With white clapboard siding and rustic red roofs silhouetted against the whites and blues of a Maine coast sky, plus the Monhegan lighthouse bell in the mix, artist Doug Brega captures both the reality and the mood of an iconic New England scene in this work titled Monhegan Light.
This is the type of place many art fans would like to see in person, while feeling the sea breeze, smelling the tangy salt air and enjoying the solitude. It’s also the kind of scene the 72-year-old artist is known for.
“I strive for a precise and honest interpretation, not a mirror of reality or a personal comment about a subject,” Brega says. “Beauty is found in clean forms and the solid function of each architectural element.”

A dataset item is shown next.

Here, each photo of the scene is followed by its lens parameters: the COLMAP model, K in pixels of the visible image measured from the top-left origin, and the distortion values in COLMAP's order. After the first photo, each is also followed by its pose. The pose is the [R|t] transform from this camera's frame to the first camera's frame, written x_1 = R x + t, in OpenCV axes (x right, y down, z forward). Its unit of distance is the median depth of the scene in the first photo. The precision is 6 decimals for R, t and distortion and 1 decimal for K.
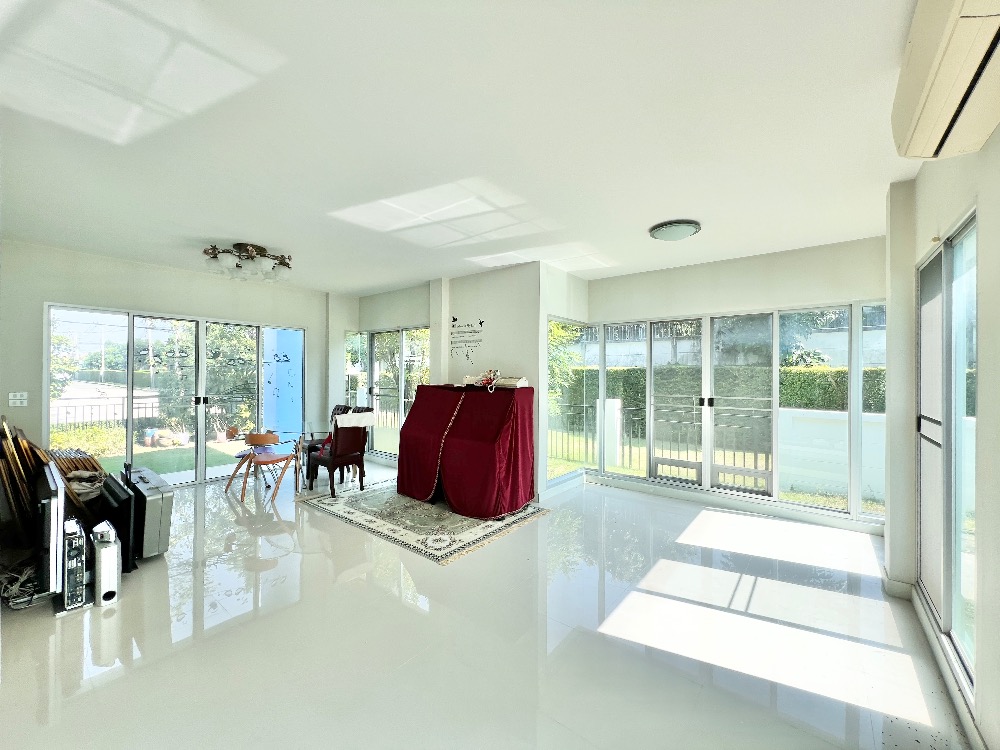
lens RADIAL K [[400.6, 0, 499.9], [0, 400.6, 377.7], [0, 0, 1]] dist [-0.003725, 0.000497]
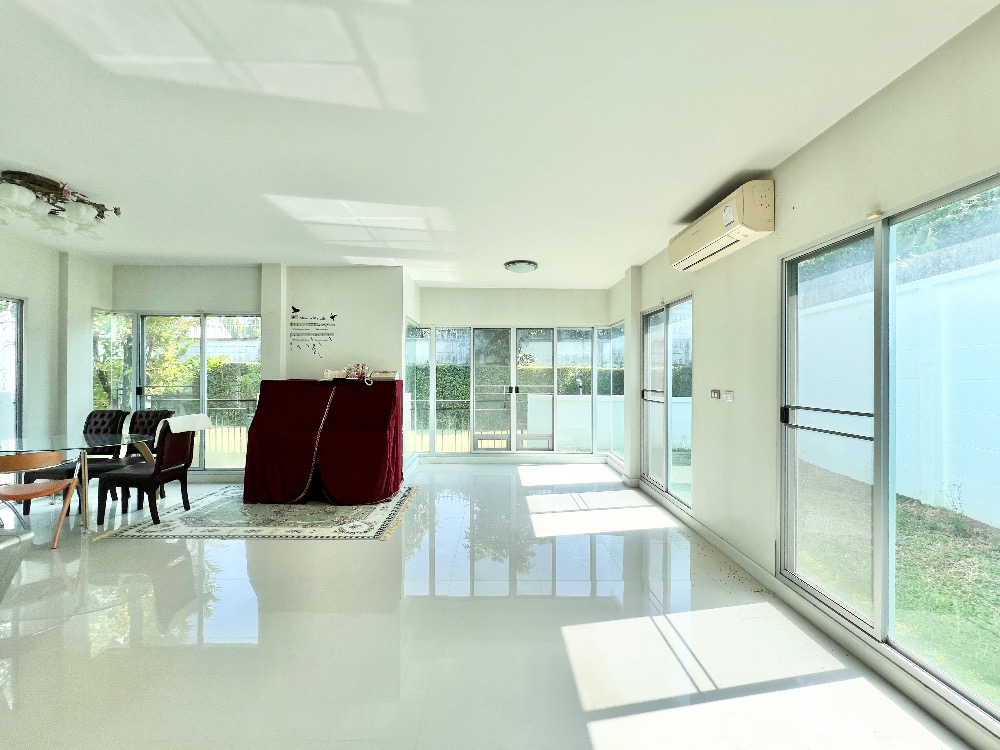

A contemporary American realist, the artist grew up in western Massachusetts, surrounded by elements of New England that later became his subject matter, including the region’s people, its villages, homes and farms and, later, its waterfronts and islands.
He developed an interest in art at an early age. “My twin brother, older brother and I grew up drawing cartoons like Mickey Mouse and Donald Duck, and doing sports signage in high school, besides playing on the teams,” he says. After graduating from Paier College of Art in Connecticut, Brega worked as a commercial artist, designing cottage cheese and sour cream containers for a dairy company. Along the way, he studied the works and life of Andrew Wyeth.
Then, he got his break. “I got backing, went out to Martha’s Vineyard and painted for a year,” he says. A successful show at the Silvermine Guild in New Canaan was followed by a one-man show in New York City. “I sold them all,” Brega says.
The painting featured here is a good example of his watercolor technique, where reality and emotion are created with a series of washes that Brega describes as very loose. “Then I slowly put more detail in them to bring them alive,” he says. In his portraits, he tries to capture an expression; it’s the same with a landscape or seascape. Says Brega of Monhegan Light, “This could be a portrait of architecture, as well as an expression about who lived there.”